暴力や暴言などではないのに、なぜか力を奪われたり、自分の行動が正しかったどうかと不安にさせられるような言葉って、ありませんか。
今日は、そんな体験に関する記事を書いてみたいと思います。
先日、購読しているメルマガでこんな言葉を目にしました。
「人を助けようとすることで、自分の主体性や自己価値などが生まれてくる」
「人と繋がろうとする力、助けたいと思う力を育むほうが、人は生き生きとしてくる」
この文章を読んで、前々から感じていた違和感が、ストンと腑に落ちた感じがしました。
もうだいぶ前のことですが、職場を改善するためのアイデアを書面にまとめて、同僚に渡したとき、こんなことを言われたのです。
「ここまでさせてしまったなんて、申し訳ないね」
私の頭の中には「?」が飛び交いました。
日頃から、同僚がこぼす愚痴をよく耳にしていたので、改善策を提示したつもりだったのですが、感謝されるわけでも批判されるわけでもなく、一緒に検討するわけでもなく、謝罪されたのです。

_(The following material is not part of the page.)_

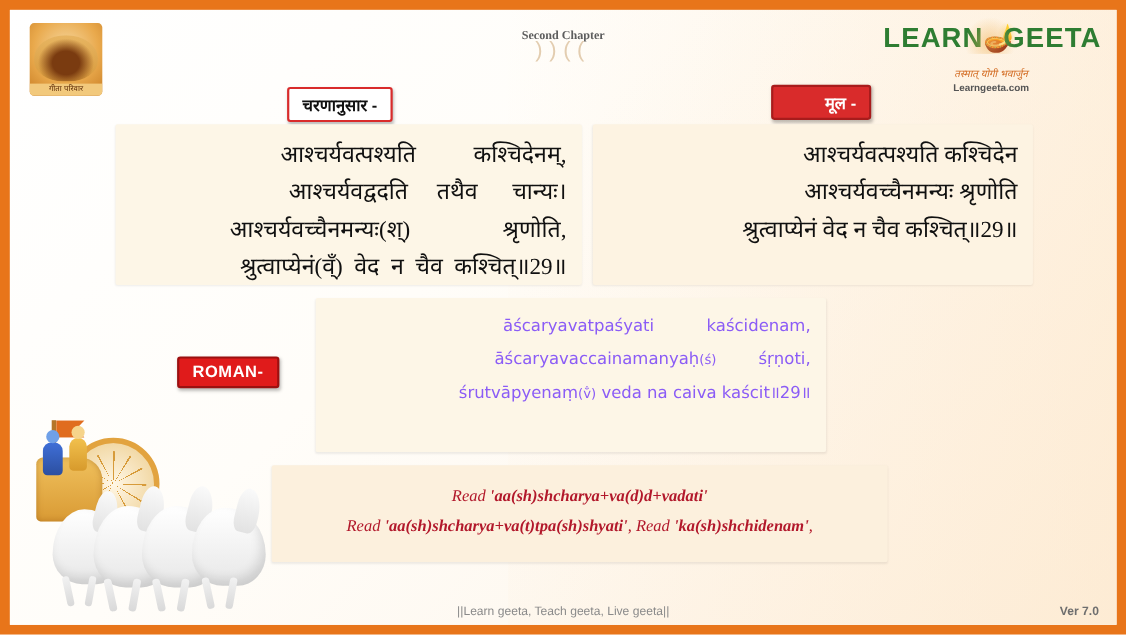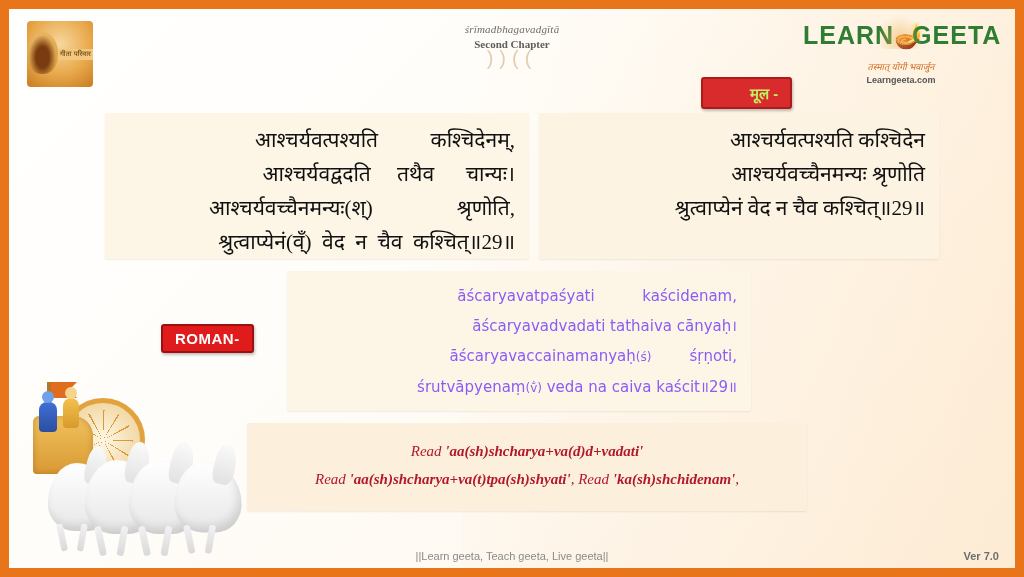"śrīmadbhagavadgītā" div.line1 { html: <div>śrīmadbhagavadgītā</div> -> none }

そのアイデアは、結局、その同僚の退職後に採用されました。
しかし当時は、思わず、自分が何か変なことをしてしまったのかと、考えてしまいました。
同僚に限らず、「日本人は感謝して受け取る」ことが苦手なのかもしれません。
でも、それは受け取られなかった側の心に、痛みとも傷ともつかないような、もやもやとした感覚を残します。
そして、このもやもやの理由づけをするために、「自分が余計なことをしてしまったんだな」と考えてしまうのです。
しかし、最初に紹介した言葉を目にしたときに、そのもやもやがすーっと消えていくような感じがしました。
あれは、職場の困りごとを解消したいという、自分の中の「助けたいと思う力」「主体性や自己価値の源泉」だったんだということ。
そして、それを受け取ってもらえなかったことで、心が傷ついていたのだということです。
関係性における暴力には、ハラスメントやDVといった名前がついているものもありますが、このような「(申し訳ないと言ったり、遠慮したりして)受け取らない」「応えない」「なかったことにする」といった目に見えない形で生まれる、小さな傷つきも決して見逃せないような気がしています。
このように、一見それとはわからない形で傷つきを体験すると、おそらく心に違和感が残り続けるはずです。
「なんか引っかかっている」と、クライエントさんもよく表現してくれますが、その違和感に耳を傾けることは、とても大切です。
その違和感が、自分でもはっきりと意識していなかった心の傷に、私たちを導き、その傷を癒すきっかけを与えてくれるからです。
いつまでも、昔のことにとらわれていて、みっともないなんて思う必要はありません。
とらわれるには、とらわれるだけの「心の理由」があるのです。